En réalité, Hergé n’a jamais beaucoup voyagé. Il n’en avait pas les moyens et, ensuite, plus le temps. Ce qui signifie qu’il disposait d’une énorme documentation au point qu’un jour, l’ambassadeur du Pérou, s’étonnant de la connaissance du dessinateur sur le monde des Incas, s’enquit de savoir combien de temps il avait passé dans les Andes pour y côtoyer les descendants de cette grande civilisation…
Maladresse et naïveté
Le père de Tintin n’a pas été au Congo. Cela explique-t-il les maladresses qui émaillent le scénario? Fallait-il interdire de vente l’album, comme l’a réclamé un étudiant africain devant les tribunaux? Non, d’après Philippe Goddin. « Certes, l’histoire est maladroite et contient trop de condescendance envers les Congolais. Elle est en outre inadmissible dans les massacres d’animaux qu’elle relate mais elle n’est pas raciste. L’album est d’un autre temps. Il fait aujourd’hui débat et, dernièrement, j’ai encore pris part à une table ronde à son sujet. Certains pays l’ont interdit à la vente, ailleurs on a ajouté en entête un avertissement. Fallait-il le corriger? En tout cas, Hergé ne l’a pas fait. Il s’y est pourtant appliqué dans le Tintin au Pays de l’Or noir en en faisant disparaître les Anglais. On pourrait gloser longuement sur le contenu d’autres œuvres dans lesquelles les autochtones n’échappent pas à la caricature. »
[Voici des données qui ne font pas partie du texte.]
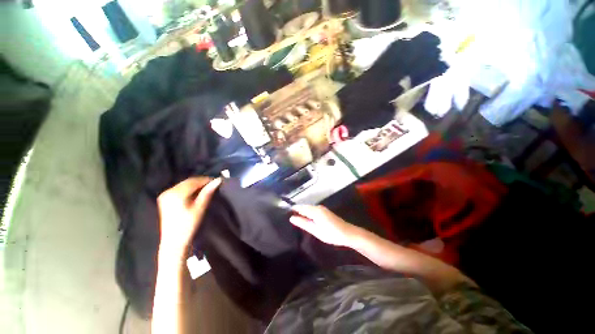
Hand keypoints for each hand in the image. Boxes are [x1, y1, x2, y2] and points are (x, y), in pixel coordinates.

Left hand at [157, 177, 221, 253]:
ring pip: (184, 184)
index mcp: (176, 193)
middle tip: (213, 185)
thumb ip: (208, 192)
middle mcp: (168, 191)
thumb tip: (218, 180)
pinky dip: (189, 189)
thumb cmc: (188, 225)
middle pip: (188, 182)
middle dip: (201, 182)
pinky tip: (196, 194)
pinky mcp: (165, 198)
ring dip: (196, 185)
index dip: (206, 180)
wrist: (174, 241)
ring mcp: (165, 195)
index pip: (194, 181)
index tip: (217, 181)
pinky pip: (179, 189)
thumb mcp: (200, 207)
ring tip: (206, 189)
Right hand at [290, 205, 358, 246]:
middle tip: (288, 216)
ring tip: (295, 217)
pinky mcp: (325, 212)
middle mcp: (318, 207)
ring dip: (302, 211)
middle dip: (297, 210)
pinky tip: (306, 218)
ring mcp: (322, 209)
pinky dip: (308, 213)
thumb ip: (303, 223)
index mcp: (315, 210)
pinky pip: (313, 210)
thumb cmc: (331, 233)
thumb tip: (291, 218)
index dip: (293, 209)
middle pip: (304, 207)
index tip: (284, 211)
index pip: (300, 207)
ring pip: (309, 208)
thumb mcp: (315, 230)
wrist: (348, 233)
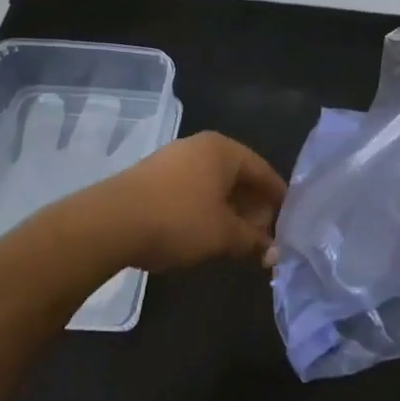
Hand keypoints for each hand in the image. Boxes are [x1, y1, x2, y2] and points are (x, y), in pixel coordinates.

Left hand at [80, 132, 286, 272]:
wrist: (110, 223)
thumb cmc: (178, 220)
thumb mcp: (223, 235)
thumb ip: (253, 241)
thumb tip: (274, 253)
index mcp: (224, 150)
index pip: (264, 171)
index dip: (278, 199)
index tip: (289, 223)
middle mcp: (200, 146)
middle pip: (239, 176)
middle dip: (253, 207)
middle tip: (262, 237)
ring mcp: (173, 159)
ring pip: (213, 184)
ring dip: (228, 211)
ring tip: (235, 240)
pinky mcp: (152, 176)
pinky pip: (191, 190)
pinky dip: (205, 209)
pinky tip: (204, 233)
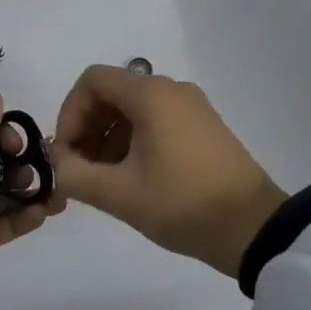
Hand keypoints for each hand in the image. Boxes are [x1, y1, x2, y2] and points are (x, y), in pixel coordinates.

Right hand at [53, 65, 286, 278]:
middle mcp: (171, 90)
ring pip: (134, 109)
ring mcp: (191, 107)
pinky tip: (132, 178)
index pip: (92, 81)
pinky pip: (156, 120)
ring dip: (109, 137)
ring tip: (103, 180)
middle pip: (112, 93)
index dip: (70, 112)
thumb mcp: (120, 194)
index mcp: (150, 94)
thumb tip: (56, 164)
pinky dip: (134, 141)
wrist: (254, 228)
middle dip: (87, 128)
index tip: (66, 153)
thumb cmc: (183, 203)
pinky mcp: (204, 127)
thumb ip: (75, 175)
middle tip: (79, 170)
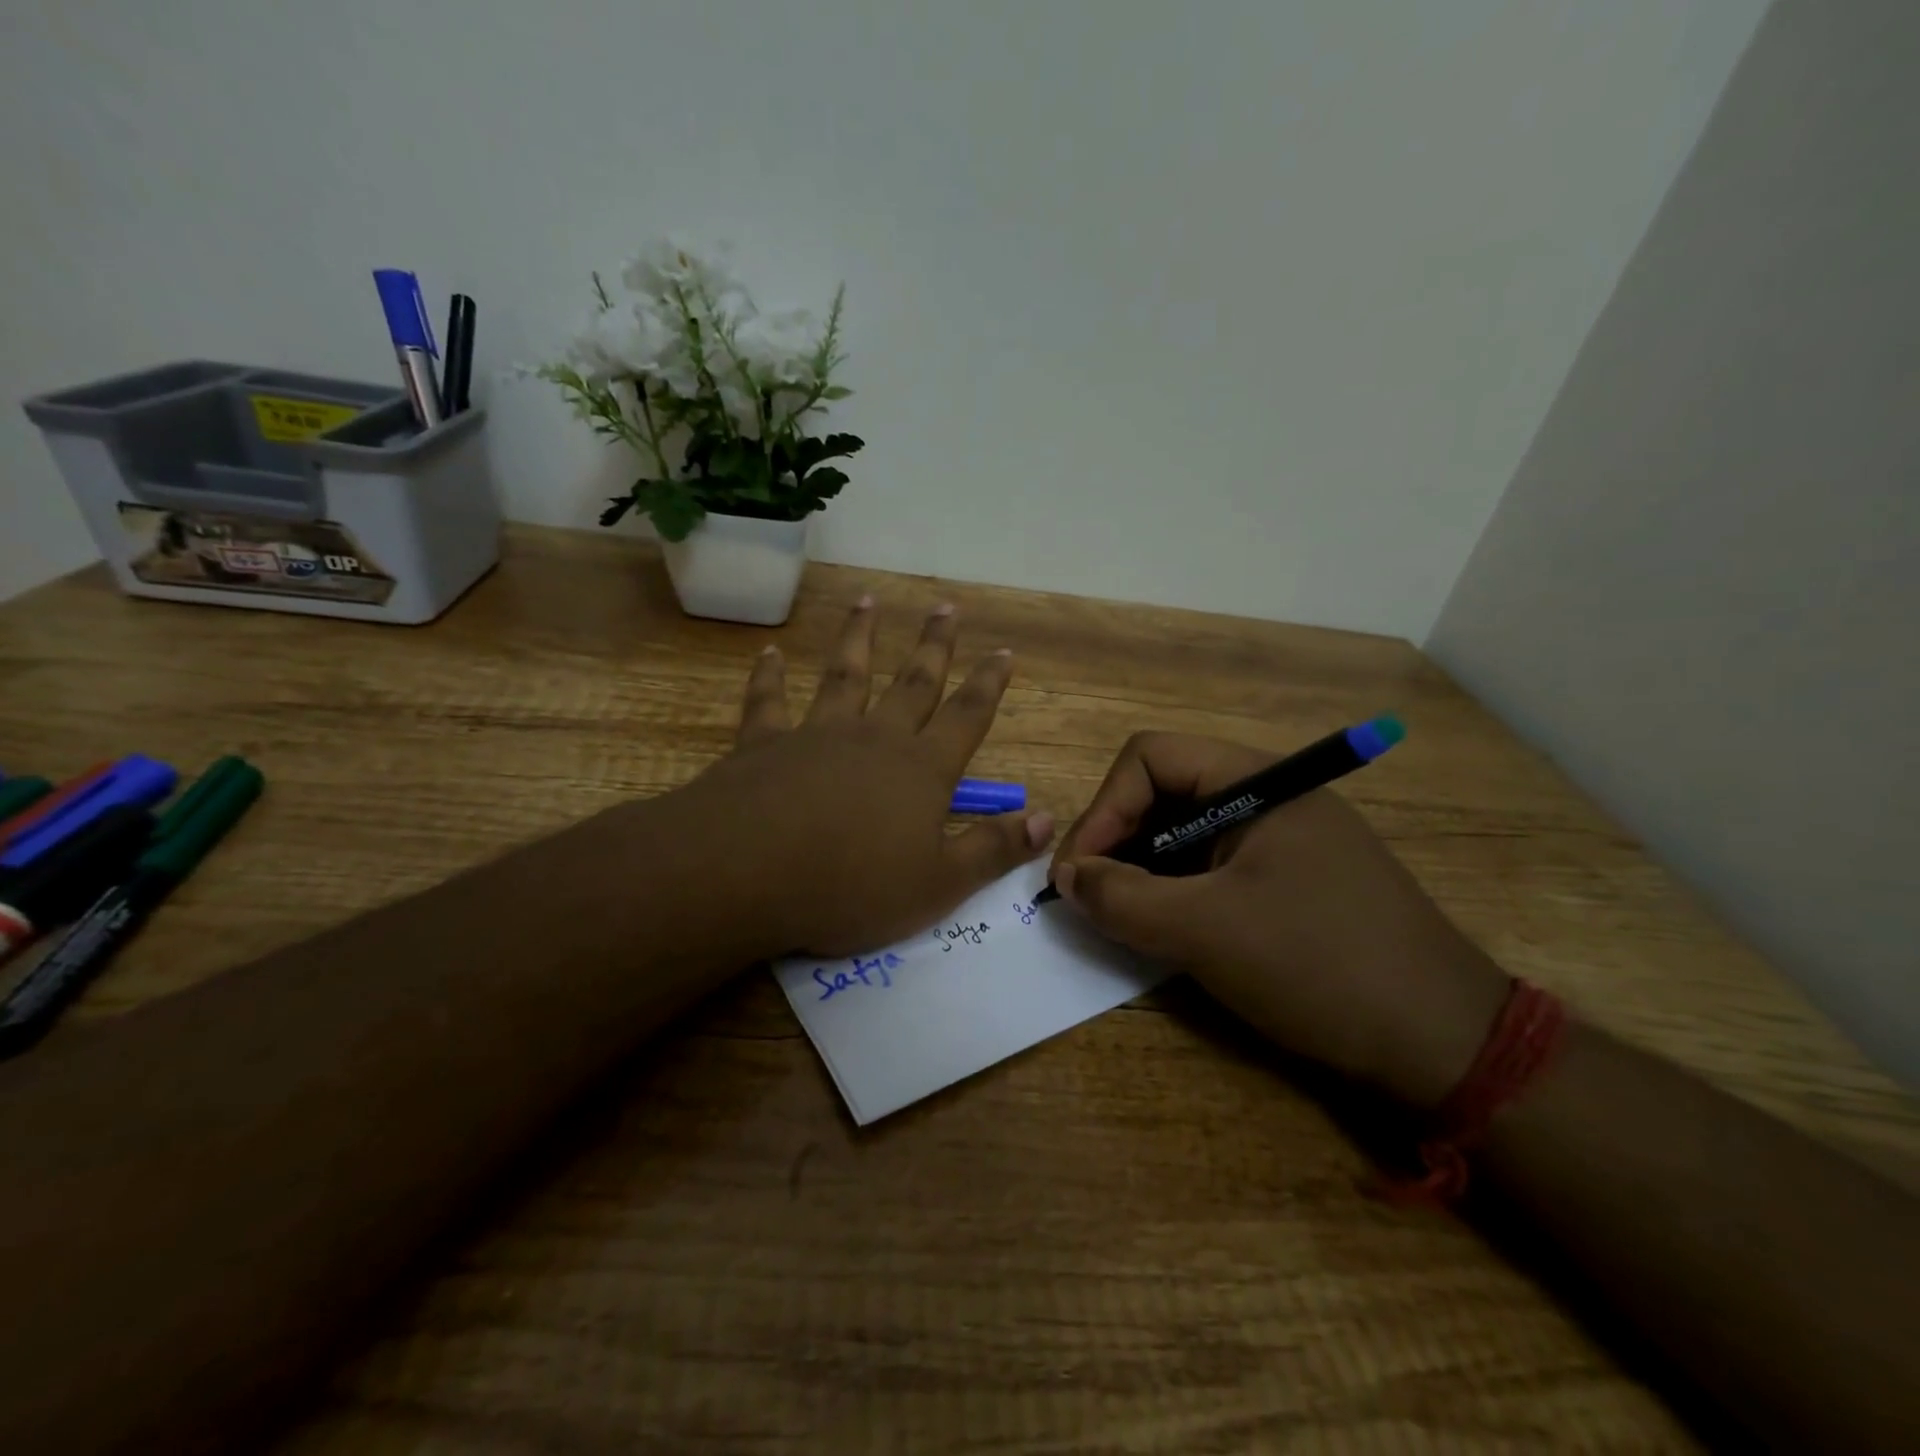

Et que dire enfin de la misogynie d’Hergé dans ses créations, alors qu’il ne l’était nullement dans sa vie privée? « Ici aussi, c’était dans l’air du temps. Tous les aventuriers, au cinéma comme dans les romans, étaient des hommes. Dans les aventures de Tintin, les femmes ont un rôle subalterne ou caricatural: la Castafiore, la femme du général Alcazar. Hergé, que j’ai très bien connu, avait des remords sur certaines trames de ses premiers albums et il n’aurait pas été insensible à leur réédition sous forme d’archives commentées. Par contre, il avait un faible pour Le Lotus Bleu et Tintin au Tibet car il avait donné une personnalité sensible à son héros et à l’amitié qu’il avait développée avec Tchang. »
A quand une nouvelle aventure de Tintin? On sait qu’Hergé ne voulait pas que son héros lui survive par le crayon d’un autre dessinateur. Mais qui vivra verra!
Hervé GÉRARD
Philippe Goddin, « Les tribulations de Tintinau Congo ». Casterman, 2018, 220 pages.